2022 will be an even more exciting year in terms of pipeline development. On slide number twelve, as I mentioned earlier, our pipeline is quite advanced with felzartamab and lemzoparlimab for hematologic oncology, progressing towards registration. We're positioning the two hematologic oncology key assets for commercialization that will take place in the near term. Our strategy is to position lemzoparlimab and felzartamab in combination with other treatment agents to cover the three major hematologic malignancy indications, including multiple myeloma, leukemia, AML, MDS, and lymphoma as a second treatment option and potentially first-line treatment options. In parallel, we're in the process of building our core commercialization team under the leadership of Mr. Zhu in sync with a product registration partner.
On slide 13, just a few more words on the corporate side of things. We have achieved over 20 global and domestic business partnerships and transactions. This includes in-licensing, out-licensing, co-development deals. The most notable deals are lemzoparlimab deals with AbbVie for $1.94 billion in 2021, and lemzoparlimab deal with Junshi for $350 million in 2022. These deals have further validated I-Mab's capability as a global innovative biotech, and have generated a cash stream of around $1 billion to be realized through 2025. Which is quite unique for a clinical stage biotech. We will continue executing more similar deals as we promised to the market.
On slide number 14, in terms of capital market listings, I-Mab was listed on Nasdaq in January 2020. We recently announced that we will prioritize and accelerate our Hong Kong Stock Exchange dual listing process to provide more flexibility to our investors, especially the international investors. We hope to complete the listing in 2022, and we will report our progress as we move forward. On slide number 15, as a global biotech, we have built our global footprint in U.S. and China. Our headquarters is in Shanghai with R&D facilities or sites in multiple cities in U.S. and China. Our manufacturing facility is being built in Hangzhou. We're building a new R&D center in San Diego, which will open in early 2022. In addition, our commercialization capability is also being built to prepare for our first product launch in 2023.

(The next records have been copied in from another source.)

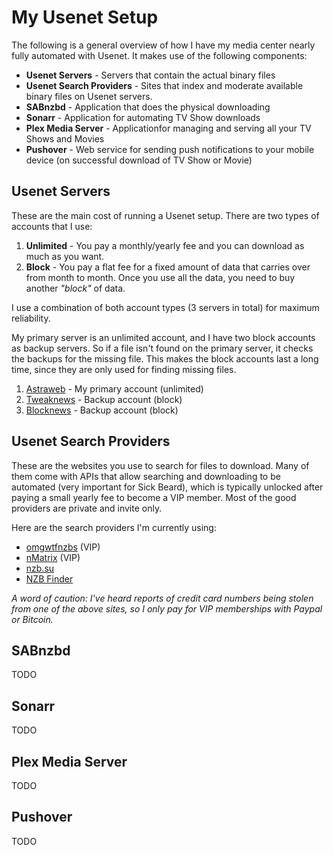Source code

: My Usenet Setup
===============

The following is a general overview of how I have my media center nearly fully automated with Usenet. It makes use of the following components:

- **Usenet Servers** - Servers that contain the actual binary files
- **Usenet Search Providers** - Sites that index and moderate available binary files on Usenet servers.
- **SABnzbd** - Application that does the physical downloading
- **Sonarr** - Application for automating TV Show downloads
- **Plex Media Server** - Applicationfor managing and serving all your TV Shows and Movies
- **Pushover** - Web service for sending push notifications to your mobile device (on successful download of TV Show or Movie)

Usenet Servers
--------------

These are the main cost of running a Usenet setup. There are two types of accounts that I use:

1. **Unlimited** - You pay a monthly/yearly fee and you can download as much as you want. 
2. **Block** - You pay a flat fee for a fixed amount of data that carries over from month to month. Once you use all the data, you need to buy another *"block"* of data.

I use a combination of both account types (3 servers in total) for maximum reliability.

My primary server is an unlimited account, and I have two block accounts as backup servers. So if a file isn't found on the primary server, it checks the backups for the missing file. This makes the block accounts last a long time, since they are only used for finding missing files.

1. [Astraweb](http://www.news.astraweb.com/) - My primary account (unlimited)
2. [Tweaknews](https://www.tweaknews.eu/) - Backup account (block)
3. [Blocknews](http://blocknews.net/) - Backup account (block)

Usenet Search Providers
-----------------------

These are the websites you use to search for files to download. Many of them come with APIs that allow searching and downloading to be automated (very important for Sick Beard), which is typically unlocked after paying a small yearly fee to become a VIP member. Most of the good providers are private and invite only.

Here are the search providers I'm currently using:

- [omgwtfnzbs](https://omgwtfnzbs.org/) (VIP)
- [nMatrix](https://www.nmatrix.co.za/) (VIP)
- [nzb.su](https://nzb.su/index.php)
- [NZB Finder](https://www.nzbfinder.ws/)

*A word of caution: I've heard reports of credit card numbers being stolen from one of the above sites, so I only pay for VIP memberships with Paypal or Bitcoin.*

SABnzbd
-------

TODO

Sonarr
------

TODO


Plex Media Server
-----------------

TODO

Pushover
--------

TODO
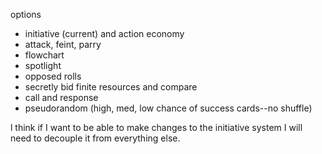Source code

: options
- initiative (current) and action economy
- attack, feint, parry
- flowchart
- spotlight
- opposed rolls
- secretly bid finite resources and compare
- call and response
- pseudorandom (high, med, low chance of success cards--no shuffle)

l think if I want to be able to make changes to the initiative system I will need to decouple it from everything else.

On slide 16, I-Mab has emerged rapidly as a discovery startup in 2016. We are now a global clinical stage biotech with an innovative and advanced pipeline of 20 clinical and pre-clinical assets moving towards registration. We have generated a revenue stream of $1 billion in cash to be realized through 2025. We're now well underway to become a global biopharma with manufacturing and commercialization capabilities in 2024. We're growing at a very fast pace, and we're very excited and I take a pride of what we have achieved so far. Now, on slide 17, I just want to say 2022 is an even more exciting year for I-Mab. We are set to achieve a series of high impact and value generating milestones or catalysts.

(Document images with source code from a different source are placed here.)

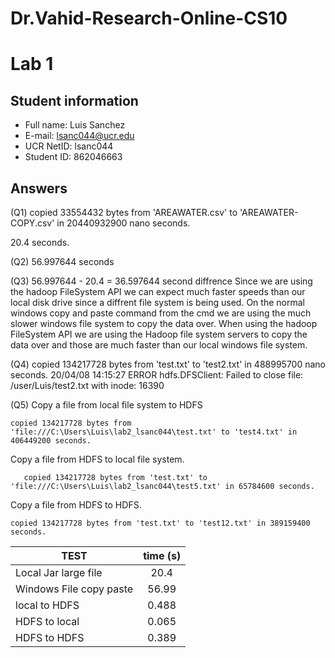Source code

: # Dr.Vahid-Research-Online-CS10

# Lab 1

## Student information
* Full name: Luis Sanchez
* E-mail: lsanc044@ucr.edu	
* UCR NetID: lsanc044
* Student ID: 862046663

## Answers


(Q1) copied 33554432 bytes from 'AREAWATER.csv' to 'AREAWATER-COPY.csv' in 20440932900 nano seconds.

20.4 seconds.

(Q2) 56.997644 seconds

(Q3) 56.997644 - 20.4  = 36.597644 second diffrence
	Since we are using the hadoop FileSystem API we can expect much faster speeds than our local disk drive since a diffrent file system is being used. 
On the normal windows copy and paste command from the cmd we are using the much slower windows file system to copy the data over. 
When using the hadoop FileSystem API we are using the Hadoop file system servers to copy the data over and those are much faster than our local windows file system.


(Q4) copied 134217728 bytes from 'test.txt' to 'test2.txt' in 488995700 nano seconds.
20/04/08 14:15:27 ERROR hdfs.DFSClient: Failed to close file: /user/Luis/test2.txt with inode: 16390



(Q5)
Copy a file from local file system to HDFS

	copied 134217728 bytes from 'file:///C:\Users\Luis\lab2_lsanc044\test.txt' to 'test4.txt' in 406449200 seconds.

Copy a file from HDFS to local file system.

       copied 134217728 bytes from 'test.txt' to 'file:///C:\Users\Luis\lab2_lsanc044\test5.txt' in 65784600 seconds.
    
Copy a file from HDFS to HDFS.

	copied 134217728 bytes from 'test.txt' to 'test12.txt' in 389159400 seconds.


| TEST| time (s)          |
| ------------- |:-------------:|
| Local Jar large file  | 20.4 |
| Windows File copy paste      | 56.99      |
| local to HDFS | 0.488 |
| HDFS to local | 0.065      |
| HDFS to HDFS | 0.389     |
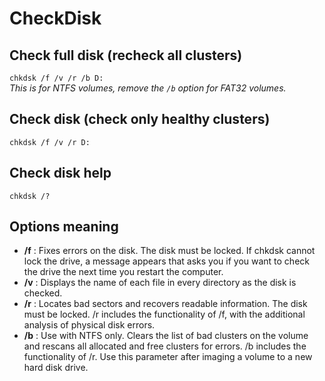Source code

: # CheckDisk

## Check full disk (recheck all clusters)

`chkdsk /f /v /r /b D:`  
*This is for NTFS volumes, remove the `/b` option for FAT32 volumes.*

## Check disk (check only healthy clusters)

`chkdsk /f /v /r D:`

## Check disk help

`chkdsk /?`

## Options meaning

- **/f** : Fixes errors on the disk. The disk must be locked. If chkdsk cannot lock the drive, a message appears that asks you if you want to check the drive the next time you restart the computer.
- **/v** : Displays the name of each file in every directory as the disk is checked.
- **/r** : Locates bad sectors and recovers readable information. The disk must be locked. /r includes the functionality of /f, with the additional analysis of physical disk errors.
- **/b** : Use with NTFS only. Clears the list of bad clusters on the volume and rescans all allocated and free clusters for errors. /b includes the functionality of /r. Use this parameter after imaging a volume to a new hard disk drive.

We will strive to achieve 20 clinical milestones, including start of registrational trials for emzoparlimab , critical data readouts and our clinical trial starts. As a result, our pipeline will have advanced to include four registrational trials, 11 phase II clinical trials, three phase I clinical trials, and 7-10 preclinical programs by the end of 2022. In addition, we will deliver the key corporate milestones, including the BD deals that we have been working on. As always, we will strive to deliver what we promise to create value for the company and our shareholders. Thank you for your attention, and have a great day.